What is the evidence that ACT is too assertive or even intrusive? Bond et al. (2001) in their study reported that only 11% of the consumers enrolled in ACT found it to be intrusive, confining, or fostering dependency. Rosenheck and Neale in two reports (Neale & Rosenheck, 2000; Rosenheck & Neale, 2001 (a,b)) studied 40 ACT teams serving more than 1,500 consumers within the Veterans Administration system to determine the extent to which "limit-setting" coercive interventions were offered. Coercive interventions included assigning a representative payee (someone other than the consumer to manage his or her money), contingent withholding of services or supports until a desired behavior was established, invocation of external authorities such as parole or probation officers, and enforced "voluntary" or involuntary hospitalization. These coercive interventions were used with 10% of the ACT consumers. The coercive interventions tended to be used with individuals who had a more difficult course of their illness and recovery and were actually associated with poorer outcomes. Thus, there is some evidence showing that for a small minority of consumers ACT is viewed as a coercive approach.
The research and writing of Gary Bond, Ph.D., Chancellor's Professor of Psychology at Indiana University-Purdue University Indianapolis, has contributed to the field of psychiatric rehabilitation since 1979. Since entering the field as director of research at Thresholds, a large PsyR agency in Chicago, he has worked to understand how services can be more effective and to train professionals to work in the field.
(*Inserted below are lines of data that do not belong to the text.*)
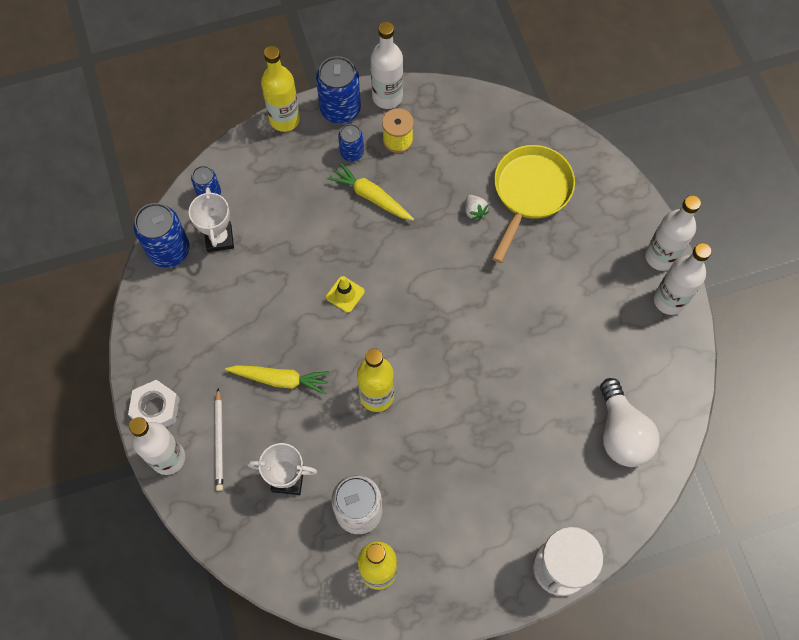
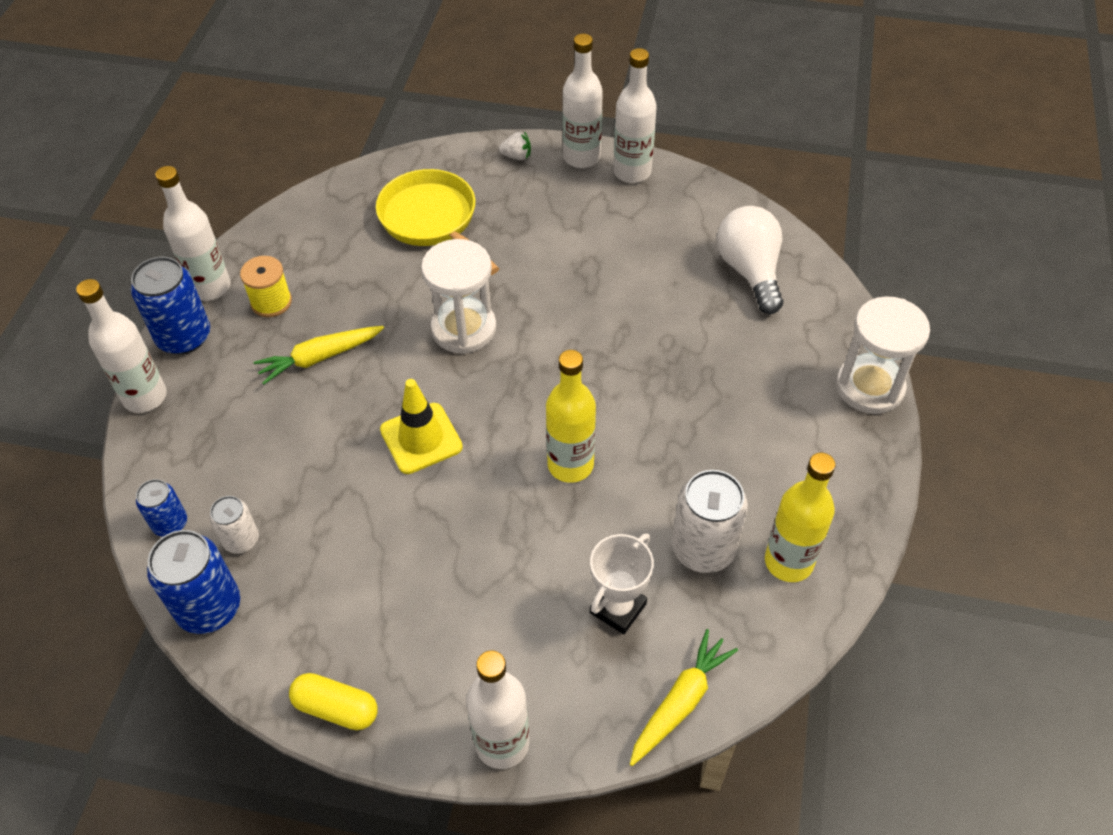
camera: 60 degrees left, 15 degrees down
white nut [128,380,180,427] -> none
white trophy [189,187,234,252] -> white can [209,496,259,554]
white pencil [215,388,223,491] -> none
yellow carrot [225,365,330,395] -> yellow carrot moved to [630,629,738,766]
yellow bottle [261,46,300,132] -> white bottle [76,279,167,413]
yellow traffic cone [326,276,365,313] -> yellow traffic cone [380,379,463,474], size x1.61
blue can [338,124,364,162] -> none
white strawberry [465,195,489,220] -> white strawberry moved to [499,132,531,160]
white light bulb [600,378,660,467] -> white light bulb turned 120 degrees counterclockwise [717,206,783,314]
none -> yellow capsule [289,673,378,730]
none -> white hourglass [421,239,497,354]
When he went to Thresholds for the first time, Dr. Bond found that the practical and egalitarian orientation appealed to him, as did the real-world relevance of the research questions. Does psychiatric rehabilitation help people get jobs? Does it help them to live independently? His interest in the answers to such questions has a personal side as well. Inspired by his sister's determination in coping with symptoms of schizophrenia, Dr. Bond is convinced that people with psychiatric disabilities can and should achieve full community integration.
Dr. Bond's research has focused on evidence-based practices, including studies of supported employment, assertive community treatment, and assessment of fidelity of implementation of evidence-based practices. Gary Bond's work is some of the most frequently cited research in the psychiatric rehabilitation literature.